## DATA SHOWN
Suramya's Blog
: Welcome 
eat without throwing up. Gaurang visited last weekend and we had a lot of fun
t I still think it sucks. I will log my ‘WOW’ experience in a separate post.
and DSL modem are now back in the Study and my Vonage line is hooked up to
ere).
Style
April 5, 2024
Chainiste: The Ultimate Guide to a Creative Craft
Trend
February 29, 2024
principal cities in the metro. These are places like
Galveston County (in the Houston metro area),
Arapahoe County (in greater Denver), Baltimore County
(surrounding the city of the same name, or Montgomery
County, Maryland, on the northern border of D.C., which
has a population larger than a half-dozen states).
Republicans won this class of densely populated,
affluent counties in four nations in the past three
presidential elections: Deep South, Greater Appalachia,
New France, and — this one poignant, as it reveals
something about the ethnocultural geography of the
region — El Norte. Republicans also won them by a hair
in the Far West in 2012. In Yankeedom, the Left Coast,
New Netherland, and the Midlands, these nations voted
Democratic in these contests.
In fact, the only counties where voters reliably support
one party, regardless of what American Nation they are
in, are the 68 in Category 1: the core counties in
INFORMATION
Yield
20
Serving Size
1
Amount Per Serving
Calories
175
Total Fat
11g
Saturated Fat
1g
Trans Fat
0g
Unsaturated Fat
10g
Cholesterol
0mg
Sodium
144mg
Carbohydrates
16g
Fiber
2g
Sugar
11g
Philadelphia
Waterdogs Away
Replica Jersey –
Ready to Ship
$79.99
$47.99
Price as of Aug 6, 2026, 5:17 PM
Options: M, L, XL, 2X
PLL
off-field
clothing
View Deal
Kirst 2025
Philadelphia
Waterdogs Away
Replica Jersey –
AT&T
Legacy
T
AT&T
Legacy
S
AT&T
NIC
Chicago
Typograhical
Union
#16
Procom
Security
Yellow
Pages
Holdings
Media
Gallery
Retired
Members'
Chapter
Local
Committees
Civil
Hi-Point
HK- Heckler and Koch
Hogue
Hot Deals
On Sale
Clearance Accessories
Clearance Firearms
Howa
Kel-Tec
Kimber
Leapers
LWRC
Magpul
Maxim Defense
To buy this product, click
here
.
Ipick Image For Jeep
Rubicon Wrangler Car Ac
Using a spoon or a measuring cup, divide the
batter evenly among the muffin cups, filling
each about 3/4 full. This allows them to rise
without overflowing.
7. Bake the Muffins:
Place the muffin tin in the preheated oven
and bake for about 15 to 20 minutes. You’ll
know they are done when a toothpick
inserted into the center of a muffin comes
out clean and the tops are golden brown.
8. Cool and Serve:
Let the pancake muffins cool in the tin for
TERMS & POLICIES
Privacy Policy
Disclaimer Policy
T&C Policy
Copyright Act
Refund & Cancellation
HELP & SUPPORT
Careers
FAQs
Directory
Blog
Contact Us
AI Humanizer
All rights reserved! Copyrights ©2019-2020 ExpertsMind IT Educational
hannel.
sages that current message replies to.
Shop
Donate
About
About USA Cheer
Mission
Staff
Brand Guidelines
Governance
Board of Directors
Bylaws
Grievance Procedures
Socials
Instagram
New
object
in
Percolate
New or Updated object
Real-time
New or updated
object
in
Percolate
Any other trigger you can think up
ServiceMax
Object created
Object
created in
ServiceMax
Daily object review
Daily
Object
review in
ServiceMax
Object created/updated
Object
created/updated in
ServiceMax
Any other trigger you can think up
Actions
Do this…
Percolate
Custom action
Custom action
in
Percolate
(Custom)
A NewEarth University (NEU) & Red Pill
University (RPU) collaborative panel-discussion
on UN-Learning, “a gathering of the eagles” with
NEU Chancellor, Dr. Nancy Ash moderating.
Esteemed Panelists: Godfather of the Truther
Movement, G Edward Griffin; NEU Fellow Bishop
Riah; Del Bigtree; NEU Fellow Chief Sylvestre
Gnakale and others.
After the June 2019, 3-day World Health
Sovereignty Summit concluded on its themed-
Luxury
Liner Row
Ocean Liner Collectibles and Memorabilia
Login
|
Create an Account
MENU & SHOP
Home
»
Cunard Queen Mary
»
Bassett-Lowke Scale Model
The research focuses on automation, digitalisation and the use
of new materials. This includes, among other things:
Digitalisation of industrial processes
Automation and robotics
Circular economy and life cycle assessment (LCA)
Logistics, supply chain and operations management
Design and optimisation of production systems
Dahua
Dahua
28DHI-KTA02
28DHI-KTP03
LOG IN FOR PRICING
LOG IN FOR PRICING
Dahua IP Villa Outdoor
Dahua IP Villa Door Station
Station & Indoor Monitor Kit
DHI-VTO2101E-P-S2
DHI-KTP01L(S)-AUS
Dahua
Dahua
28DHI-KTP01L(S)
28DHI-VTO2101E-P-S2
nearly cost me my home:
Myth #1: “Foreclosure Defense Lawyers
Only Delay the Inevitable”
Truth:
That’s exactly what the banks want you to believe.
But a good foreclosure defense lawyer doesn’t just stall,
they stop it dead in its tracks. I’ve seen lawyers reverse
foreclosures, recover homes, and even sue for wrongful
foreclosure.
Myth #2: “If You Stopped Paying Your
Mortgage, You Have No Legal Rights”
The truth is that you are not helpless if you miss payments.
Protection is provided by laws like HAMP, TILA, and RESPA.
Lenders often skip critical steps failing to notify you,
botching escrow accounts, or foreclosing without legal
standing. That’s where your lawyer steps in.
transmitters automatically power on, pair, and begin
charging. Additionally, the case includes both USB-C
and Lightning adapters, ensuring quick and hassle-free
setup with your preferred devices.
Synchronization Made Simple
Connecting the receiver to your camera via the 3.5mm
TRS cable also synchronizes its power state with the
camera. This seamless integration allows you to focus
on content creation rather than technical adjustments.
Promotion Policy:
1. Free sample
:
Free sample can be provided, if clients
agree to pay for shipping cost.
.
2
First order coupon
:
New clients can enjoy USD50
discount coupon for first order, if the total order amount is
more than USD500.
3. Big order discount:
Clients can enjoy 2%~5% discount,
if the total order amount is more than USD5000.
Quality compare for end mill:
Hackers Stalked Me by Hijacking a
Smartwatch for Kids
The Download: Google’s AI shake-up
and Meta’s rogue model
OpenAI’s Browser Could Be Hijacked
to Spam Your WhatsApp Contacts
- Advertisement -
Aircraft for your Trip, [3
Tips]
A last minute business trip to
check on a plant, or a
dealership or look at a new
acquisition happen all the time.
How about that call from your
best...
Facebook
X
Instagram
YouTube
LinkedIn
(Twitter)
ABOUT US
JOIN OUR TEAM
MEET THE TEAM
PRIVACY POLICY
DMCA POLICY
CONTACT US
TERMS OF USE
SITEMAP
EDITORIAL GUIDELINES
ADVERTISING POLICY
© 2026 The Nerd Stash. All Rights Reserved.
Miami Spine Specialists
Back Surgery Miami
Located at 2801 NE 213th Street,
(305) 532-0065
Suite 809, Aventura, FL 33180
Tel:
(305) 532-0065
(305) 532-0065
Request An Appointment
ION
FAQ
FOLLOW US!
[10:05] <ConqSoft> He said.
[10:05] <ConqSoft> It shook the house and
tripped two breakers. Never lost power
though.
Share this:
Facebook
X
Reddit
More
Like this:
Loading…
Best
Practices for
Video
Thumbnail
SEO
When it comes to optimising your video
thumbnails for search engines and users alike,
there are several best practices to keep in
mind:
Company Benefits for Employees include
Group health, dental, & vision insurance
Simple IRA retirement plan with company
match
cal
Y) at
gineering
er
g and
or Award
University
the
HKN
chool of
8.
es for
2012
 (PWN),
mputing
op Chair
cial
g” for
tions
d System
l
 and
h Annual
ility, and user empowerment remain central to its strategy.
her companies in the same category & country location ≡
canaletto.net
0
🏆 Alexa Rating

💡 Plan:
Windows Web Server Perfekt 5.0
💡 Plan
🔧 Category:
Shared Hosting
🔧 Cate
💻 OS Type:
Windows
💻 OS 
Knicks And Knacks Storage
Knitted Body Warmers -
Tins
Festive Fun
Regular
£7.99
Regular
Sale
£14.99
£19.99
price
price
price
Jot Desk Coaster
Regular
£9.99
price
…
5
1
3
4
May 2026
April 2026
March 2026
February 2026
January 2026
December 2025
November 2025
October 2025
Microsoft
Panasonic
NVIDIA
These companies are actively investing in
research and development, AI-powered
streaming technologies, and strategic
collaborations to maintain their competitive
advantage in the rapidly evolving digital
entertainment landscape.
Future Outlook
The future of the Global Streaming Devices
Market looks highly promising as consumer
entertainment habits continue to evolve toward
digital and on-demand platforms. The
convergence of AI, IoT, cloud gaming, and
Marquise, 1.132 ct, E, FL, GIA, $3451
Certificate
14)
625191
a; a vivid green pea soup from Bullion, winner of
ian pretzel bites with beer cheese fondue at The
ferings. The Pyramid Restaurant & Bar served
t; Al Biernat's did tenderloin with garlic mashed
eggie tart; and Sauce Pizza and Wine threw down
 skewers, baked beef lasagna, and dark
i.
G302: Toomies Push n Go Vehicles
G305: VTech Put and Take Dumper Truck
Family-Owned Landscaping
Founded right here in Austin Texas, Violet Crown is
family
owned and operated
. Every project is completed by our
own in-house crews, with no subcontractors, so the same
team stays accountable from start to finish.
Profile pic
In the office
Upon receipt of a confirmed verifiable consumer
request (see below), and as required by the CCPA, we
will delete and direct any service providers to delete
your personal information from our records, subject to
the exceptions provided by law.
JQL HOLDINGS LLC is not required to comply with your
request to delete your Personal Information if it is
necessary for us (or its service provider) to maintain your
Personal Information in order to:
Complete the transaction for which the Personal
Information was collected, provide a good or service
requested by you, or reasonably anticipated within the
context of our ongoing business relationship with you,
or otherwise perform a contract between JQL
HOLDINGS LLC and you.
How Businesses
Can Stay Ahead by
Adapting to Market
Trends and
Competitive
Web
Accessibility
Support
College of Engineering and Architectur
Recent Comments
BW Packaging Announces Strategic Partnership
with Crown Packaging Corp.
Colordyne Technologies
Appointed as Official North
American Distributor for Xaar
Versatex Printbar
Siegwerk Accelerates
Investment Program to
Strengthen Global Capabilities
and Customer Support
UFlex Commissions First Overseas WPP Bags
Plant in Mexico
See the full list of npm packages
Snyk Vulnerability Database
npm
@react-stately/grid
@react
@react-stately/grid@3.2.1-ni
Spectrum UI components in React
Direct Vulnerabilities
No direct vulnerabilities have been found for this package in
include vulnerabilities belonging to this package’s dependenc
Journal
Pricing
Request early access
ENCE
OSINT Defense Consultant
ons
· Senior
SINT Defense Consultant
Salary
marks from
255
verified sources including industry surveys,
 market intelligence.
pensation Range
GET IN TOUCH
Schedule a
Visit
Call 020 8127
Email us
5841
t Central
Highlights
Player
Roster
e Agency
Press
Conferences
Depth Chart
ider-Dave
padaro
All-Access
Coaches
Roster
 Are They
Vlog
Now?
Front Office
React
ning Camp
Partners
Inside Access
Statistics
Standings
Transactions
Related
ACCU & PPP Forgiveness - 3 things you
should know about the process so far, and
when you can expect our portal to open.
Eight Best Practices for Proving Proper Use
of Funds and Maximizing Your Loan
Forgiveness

## DESCRIPTION OF THE TASK
Copy out all lines from the records where the word "maintain" appears.

## RESULT
collaborations to maintain their competitive
necessary for us (or its service provider) to maintain your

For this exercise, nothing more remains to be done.